The National Committee for Quality Assurance (NCQA), in partnership with the Penn Center for Community Health Workers, is leading a multi-stakeholder effort to create these evidence-informed standards. NCQA is convening an advisory panel composed of members from organizations like the National Association of Community Health Workers, Kaiser Permanente, and the Johns Hopkins University that is reviewing the global and domestic experience and implementation science on community health workers and developing standards. The advisory board will include a number of grassroots community health workers. In addition, a reactor panel of patients and community health workers will review draft standards and provide feedback.

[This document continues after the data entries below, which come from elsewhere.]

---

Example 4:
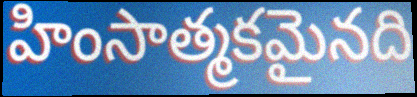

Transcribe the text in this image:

హింసాత్మకమైనది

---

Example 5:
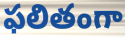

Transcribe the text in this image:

ఫలితంగా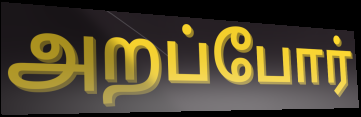
அறப்போர்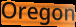
Oregon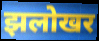
झलोखर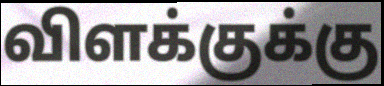
விளக்குக்குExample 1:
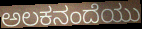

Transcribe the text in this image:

ಅಲಕನಂದೆಯು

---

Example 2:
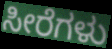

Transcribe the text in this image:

ಸೀರೆಗಳು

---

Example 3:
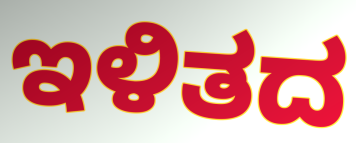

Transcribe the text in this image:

ಇಳಿತದ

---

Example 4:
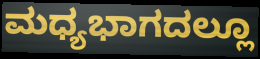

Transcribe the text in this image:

ಮಧ್ಯಭಾಗದಲ್ಲೂ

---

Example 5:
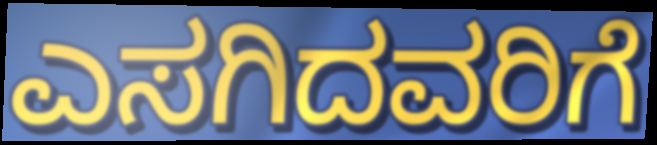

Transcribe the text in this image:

ಎಸಗಿದವರಿಗೆ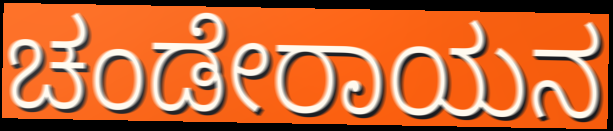
ಚಂಡೇರಾಯನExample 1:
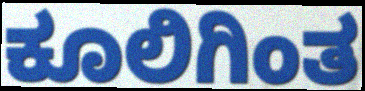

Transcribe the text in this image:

ಕೂಲಿಗಿಂತ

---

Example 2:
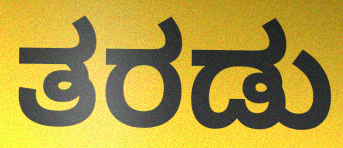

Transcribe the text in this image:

ತರಡು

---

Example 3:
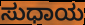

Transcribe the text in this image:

ಸುಧಾಯ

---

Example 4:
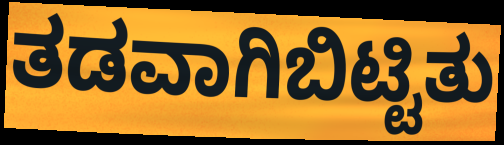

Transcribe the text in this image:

These standards will address domains that appear to be associated with high-quality programs:

  • The recruitment and retention of community health workers who have shared life experiences with patients and attributes such as empathy
  • Compensation to ensure workers are paid a living wage with benefits
  • Work practices that support comprehensive, longitudinal relationships with patients
  • Enabling infrastructure including training, supportive supervision, performance metrics, and reasonable caseloads
  • Protection from workplace hazards ranging from neighborhood violence to global pandemics.

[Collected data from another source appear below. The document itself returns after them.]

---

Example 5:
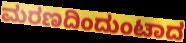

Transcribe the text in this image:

ಮರಣದಿಂದುಂಟಾದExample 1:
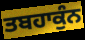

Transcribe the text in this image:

ਤਬਹਾਕੁੰਨ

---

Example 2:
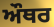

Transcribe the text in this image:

ਔਥਰ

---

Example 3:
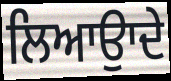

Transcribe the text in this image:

ਲਿਆਉਾਦੇ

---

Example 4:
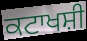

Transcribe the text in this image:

ਕਟਾਖਸ਼ੀ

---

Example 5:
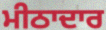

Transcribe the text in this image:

The standards, which should be released by the fall, can ultimately be used by state health departments, Medicare, and Medicaid, as well as private health plans as they are determining which health providers and community-based organizations that employ community health workers to include in their networks. The standards can also be used by community health workers to advocate for themselves.

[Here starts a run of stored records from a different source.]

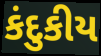
કંદુકીયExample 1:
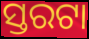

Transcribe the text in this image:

ସ୍ତରଟା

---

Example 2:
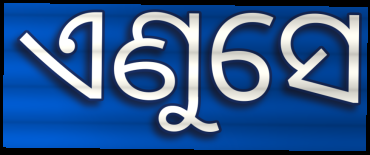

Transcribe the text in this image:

ଏଣୁସେ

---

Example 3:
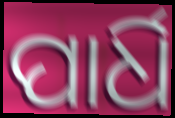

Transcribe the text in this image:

ପାର୍ଧି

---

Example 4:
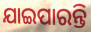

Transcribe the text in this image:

ଯାଇପାରନ୍ତି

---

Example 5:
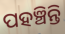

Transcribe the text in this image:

ପହଞ୍ଚିନ୍ତିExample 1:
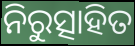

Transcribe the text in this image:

ନିରୁତ୍ସାହିତ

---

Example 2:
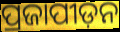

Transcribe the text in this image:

ପ୍ରଜାପୀଡ଼ନ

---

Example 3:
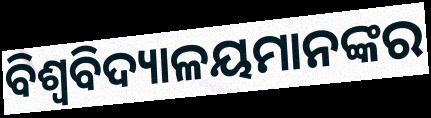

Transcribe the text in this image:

ବିଶ୍ଵବିଦ୍ୟାଳୟମାନଙ୍କର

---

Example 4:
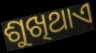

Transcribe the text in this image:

ଶୁଖିଥାଏ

There are, of course, risks associated with standards development. In health care, the concept of standards is often associated with training, certification, and licensure. This can often evolve into rigid definitions of scope of practice and narrow billing codes for service and episodic reimbursement. Several states that have adopted the approach of certifying community health workers based on their completion of an approved training course; however, a recent evidence review by the Agency for Healthcare Research and Quality suggests that these training-based certifications do little to improve quality. In fact, these certification requirements may have the unintended consequence of weeding out “natural helpers” who may be nervous about standardized testing or unable to afford courses or certification fees.

Critically, the proposed NCQA standards are not focused on how community health workers are trained or intended to generate an itemized scope of practice. Rather the goal is to provide simple, evidence-informed guardrails for the systems in which community health workers function, including hiring of authentic community members and the preservation of holistic, grassroots work practices. We hope that a systems approach developed by an advisory board composed mainly of community health workers will guard against over-professionalization or coopting of the workforce.

It is also our hope that national standards will allow national policymakers, state and local health departments, community-based organizations, and health systems to invest in a cadre of community health workers who not only can stem the tide of COVID-19 but also build a foundation for lasting public health.

Shreya Kangovi, MD, is executive director of the Penn Center for Community Health Workers and Margaret O’Kane is president of the National Committee for Quality Assurance.